Parasite-mediated selection is widespread at loci involved in immune defence, but different defences may experience different selective regimes. For defences involved in clearing infections, purifying selection favouring a single most efficacious allele likely predominates. However, for defences involved in sensing and recognizing infections, evolutionary arms races may make positive selection particularly important. This could manifest primarily within populations (e.g., balancing selection maintaining variation) or among them (e.g., spatially varying selection enhancing population differences in allele frequencies). We genotyped three toll-like receptors (TLR; involved in sensing infections) and three avian beta-defensins (involved in clearing infections) in 96 song sparrows (Melospiza melodia) from three breeding populations that differ in disease resistance. Variation-based indicators of selection (proportion of variable sites, proportion of nonsynonymous SNPs, proportion of sites bearing signatures of positive or purifying selection, rare allele frequencies) did not differ appreciably between the two locus types. However, differentiation was generally higher at infection-sensing than infection-clearing loci. Allele frequencies differed markedly at TLR3, driven by a variant predicted to alter protein function. Geographically structured variants at infection-sensing loci may reflect local adaptation to spatially heterogeneous parasite communities. Selective regimes experienced by infection-sensing versus infection-clearing loci may differ primarily due to parasite-mediated population differentiation.

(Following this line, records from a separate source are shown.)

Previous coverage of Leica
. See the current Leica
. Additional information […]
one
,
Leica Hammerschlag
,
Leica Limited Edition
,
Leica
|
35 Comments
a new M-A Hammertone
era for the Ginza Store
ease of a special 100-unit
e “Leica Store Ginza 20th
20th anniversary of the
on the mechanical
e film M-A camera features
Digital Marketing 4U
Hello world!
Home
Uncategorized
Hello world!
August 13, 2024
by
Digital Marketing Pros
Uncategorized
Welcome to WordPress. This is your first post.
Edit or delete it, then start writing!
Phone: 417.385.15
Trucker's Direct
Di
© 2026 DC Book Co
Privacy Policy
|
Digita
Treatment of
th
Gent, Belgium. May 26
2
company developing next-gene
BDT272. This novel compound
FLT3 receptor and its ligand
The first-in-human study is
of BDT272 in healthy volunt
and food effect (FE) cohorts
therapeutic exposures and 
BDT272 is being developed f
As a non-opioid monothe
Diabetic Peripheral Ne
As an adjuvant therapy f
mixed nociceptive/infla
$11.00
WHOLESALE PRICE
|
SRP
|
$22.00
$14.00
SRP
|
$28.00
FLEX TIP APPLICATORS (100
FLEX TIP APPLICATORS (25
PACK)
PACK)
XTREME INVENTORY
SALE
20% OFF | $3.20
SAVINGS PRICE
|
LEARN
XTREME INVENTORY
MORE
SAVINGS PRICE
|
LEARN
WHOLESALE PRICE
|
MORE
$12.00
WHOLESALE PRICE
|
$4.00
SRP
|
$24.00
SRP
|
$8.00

Methods are described in Boyd RJ, MR Denommé, LA Grieves, and EA MacDougall-Shackleton. Stronger population differentiation at infection-sensing than infection-clearing innate immune loci in songbirds: different selective regimes for different defences. Evolution (in press).

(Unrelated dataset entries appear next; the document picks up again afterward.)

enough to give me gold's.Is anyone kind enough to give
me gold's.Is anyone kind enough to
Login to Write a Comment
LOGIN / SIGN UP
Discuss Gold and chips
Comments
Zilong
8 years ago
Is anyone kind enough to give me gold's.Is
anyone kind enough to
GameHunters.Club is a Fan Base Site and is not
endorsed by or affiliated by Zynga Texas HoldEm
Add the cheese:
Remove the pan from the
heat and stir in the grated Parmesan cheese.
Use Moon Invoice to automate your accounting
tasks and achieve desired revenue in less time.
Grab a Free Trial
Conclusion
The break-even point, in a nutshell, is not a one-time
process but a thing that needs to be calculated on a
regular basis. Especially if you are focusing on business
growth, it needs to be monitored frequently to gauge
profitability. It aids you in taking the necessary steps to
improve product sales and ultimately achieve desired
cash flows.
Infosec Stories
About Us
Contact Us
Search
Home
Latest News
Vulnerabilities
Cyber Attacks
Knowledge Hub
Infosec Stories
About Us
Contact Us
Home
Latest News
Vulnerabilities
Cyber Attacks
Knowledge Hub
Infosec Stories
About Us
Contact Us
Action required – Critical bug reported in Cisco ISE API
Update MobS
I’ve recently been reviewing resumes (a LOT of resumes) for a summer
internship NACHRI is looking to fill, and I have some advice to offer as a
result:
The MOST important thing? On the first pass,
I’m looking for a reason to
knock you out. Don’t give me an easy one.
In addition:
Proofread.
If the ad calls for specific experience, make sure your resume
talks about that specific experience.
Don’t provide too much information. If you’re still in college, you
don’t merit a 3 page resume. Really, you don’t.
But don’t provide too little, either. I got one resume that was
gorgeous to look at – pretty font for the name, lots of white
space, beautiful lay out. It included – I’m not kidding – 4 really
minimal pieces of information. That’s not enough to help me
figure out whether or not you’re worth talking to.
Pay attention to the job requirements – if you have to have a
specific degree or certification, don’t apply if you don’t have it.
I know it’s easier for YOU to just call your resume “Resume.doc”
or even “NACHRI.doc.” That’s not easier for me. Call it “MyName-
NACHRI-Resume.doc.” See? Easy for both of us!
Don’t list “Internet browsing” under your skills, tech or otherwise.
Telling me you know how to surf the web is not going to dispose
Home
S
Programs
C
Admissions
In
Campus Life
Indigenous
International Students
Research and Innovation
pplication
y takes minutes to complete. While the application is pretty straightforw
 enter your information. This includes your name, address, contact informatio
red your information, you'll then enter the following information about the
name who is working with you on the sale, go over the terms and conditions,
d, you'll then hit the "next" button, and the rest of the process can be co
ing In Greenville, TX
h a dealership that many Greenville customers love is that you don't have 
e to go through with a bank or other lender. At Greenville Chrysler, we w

References in datafiles to populations QUBS, RARE and AFAR correspond respectively to eastern, central and western locations described in the paper.

Dataset includes:

Summary file with sample ID, population, and whether or not sequence was obtained from each of six loci. Each row represents an individual song sparrow (n=96) and columns correspond to the six loci sequenced. This file is named Boyd2Post_PopulationsAndLocusCoverage.

5 DNA sequence files (one for each variable locus) presented in FASTA format. For each file, the first sequence is a reference sequence from GenBank, and the rest are song sparrow sequences used in this study. File names are as follows,

Boyd2Post_AvBD2sequences.txt (61 sequences), 

Boyd2Post_AvBD7sequences.txt (75 sequences), 

Boyd2Post_TLR1LBsequences.txt (73 sequences), 

Boyd2Post_TLR3sequences.txt (72 sequences), 

Boyd2Post_TLR4sequences.txt (71 sequences).

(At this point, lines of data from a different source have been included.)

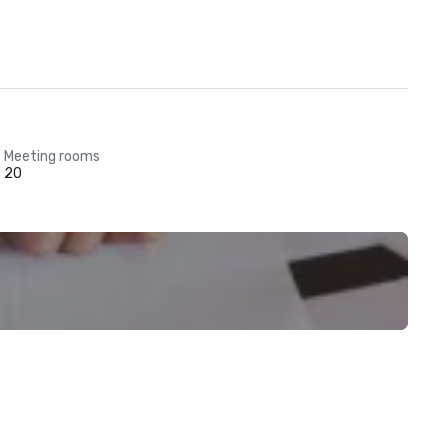
Meeting rooms
20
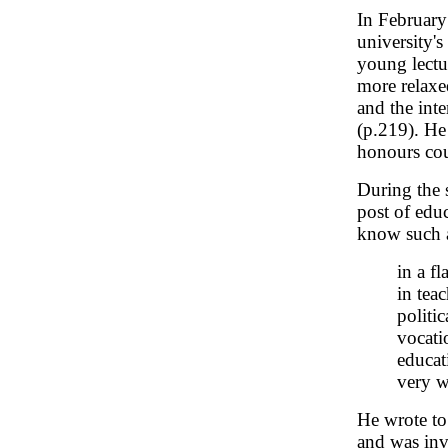
In February
university'
young lect
more relaxe
and the inte
(p.219). He 
honours cou
During the 
post of educ
know such a
in a f
in tea
politi
vocati
educat
very w
He wrote to
and was inv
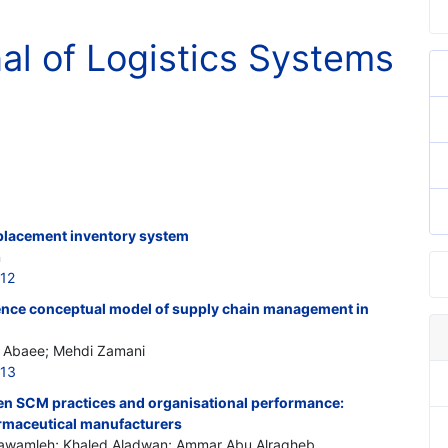
nal of Logistics Systems
eplacement inventory system
n
212
gence conceptual model of supply chain management in
in Abaee; Mehdi Zamani
213
en SCM practices and organisational performance:
rmaceutical manufacturers
lawamleh; Khaled Aladwan; Ammar Abu Alragheb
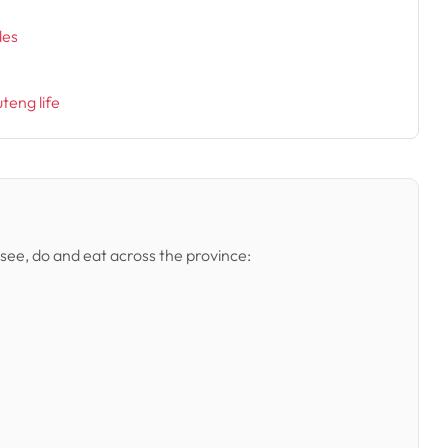
des
uteng life
 see, do and eat across the province:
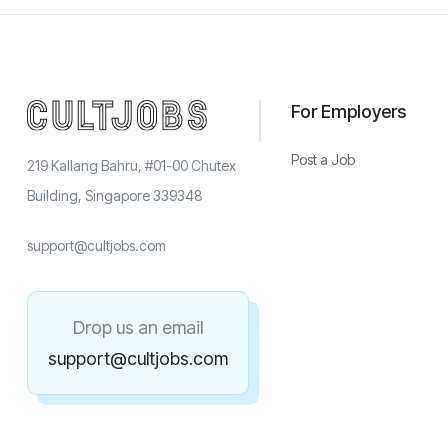
For Employers
Post a Job
219 Kallang Bahru, #01-00 Chutex
Building, Singapore 339348
support@cultjobs.com
Drop us an email
support@cultjobs.com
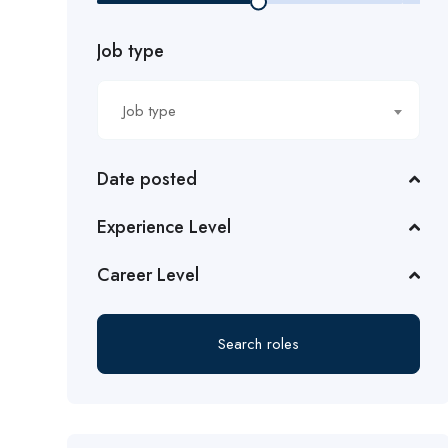
Job type
Job type
Date posted
Experience Level
Career Level
Search roles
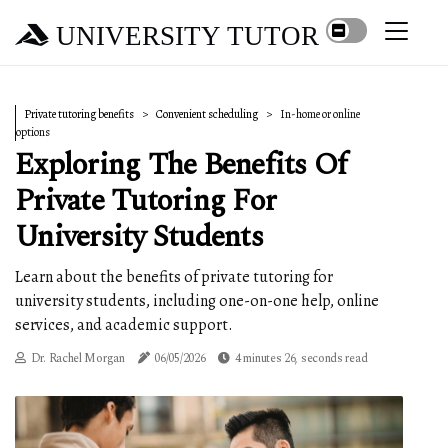
UNIVERSITY TUTOR
Private tutoring benefits
Convenient scheduling
In-home or online
options
Exploring The Benefits Of
Private Tutoring For
University Students
Learn about the benefits of private tutoring for
university students, including one-on-one help, online
services, and academic support.
Dr. Rachel Morgan
06/05/2026
4 minutes 26, seconds read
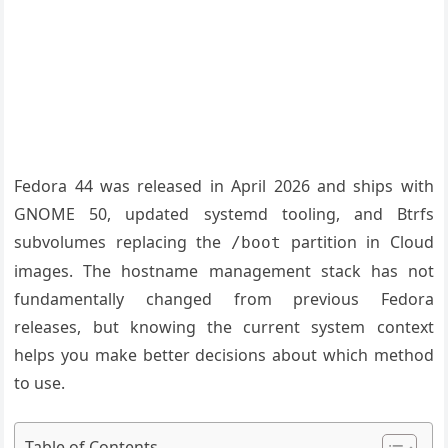
Fedora 44 was released in April 2026 and ships with
GNOME 50, updated systemd tooling, and Btrfs
subvolumes replacing the
partition in Cloud
/boot
images. The hostname management stack has not
fundamentally changed from previous Fedora
releases, but knowing the current system context
helps you make better decisions about which method
to use.
Table of Contents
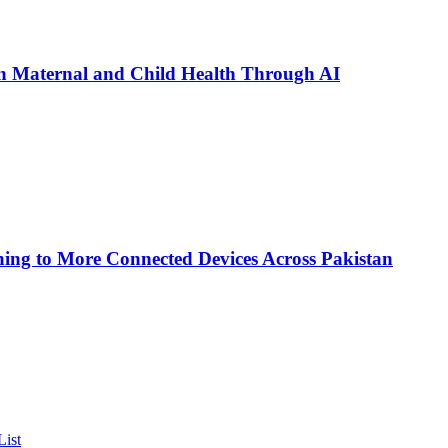
n Maternal and Child Health Through AI
ing to More Connected Devices Across Pakistan
List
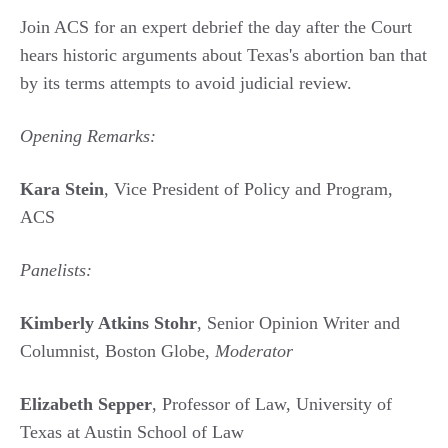
Join ACS for an expert debrief the day after the Court
hears historic arguments about Texas's abortion ban that
by its terms attempts to avoid judicial review.
Opening Remarks:
Kara Stein
, Vice President of Policy and Program,
ACS
Panelists:
Kimberly Atkins Stohr
, Senior Opinion Writer and
Columnist, Boston Globe,
Moderator
Elizabeth Sepper
, Professor of Law, University of
Texas at Austin School of Law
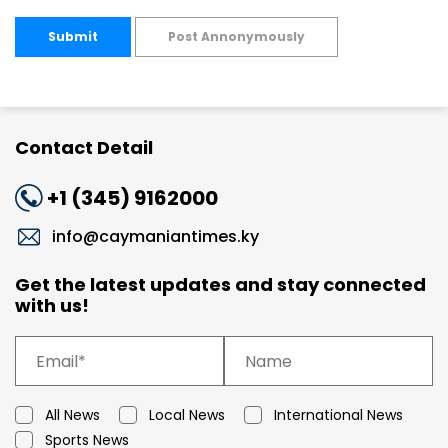
Submit
Post Annonymously
Contact Detail
+1 (345) 9162000
info@caymaniantimes.ky
Get the latest updates and stay connected
with us!
All News
Local News
International News
Sports News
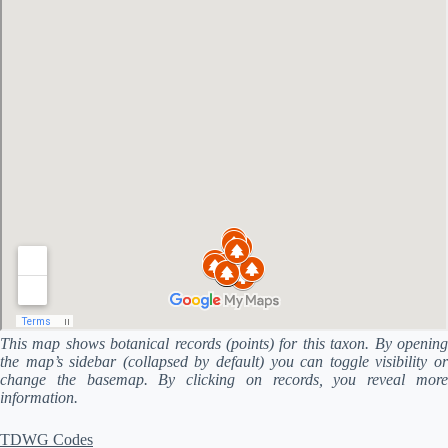
This map shows botanical records (points) for this taxon. By opening
the map’s sidebar (collapsed by default) you can toggle visibility or
change the basemap. By clicking on records, you reveal more
information.
TDWG Codes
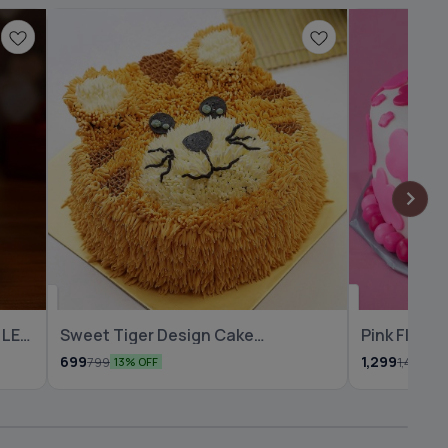
🆕 New Arrival
🆕 New Arrival
 LED
Sweet Tiger Design Cake
Pink Flowe
Chocolate
Cake
699
1,299
799
1,499
13% OFF
13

Datafile of single-nucleotide polymorphisms (SNPs) detected. The file is named Boyd2Post_SNPs_Fst. Each row represents a SNP. Columns are as follows,

Locus: the locus where the SNP occurs

AA site: amino acid position, relative to the start of the sequence

Mutation type: synonymous or nonsynonymous

Fst: observed population structuring across the 3 populations, as calculated in Genepop

Phased haplotype datafile. The file is named Boyd2Post_PhasedHaplotypes. Each row represents an individual song sparrow (n=85) and columns correspond to the five variable loci sequenced.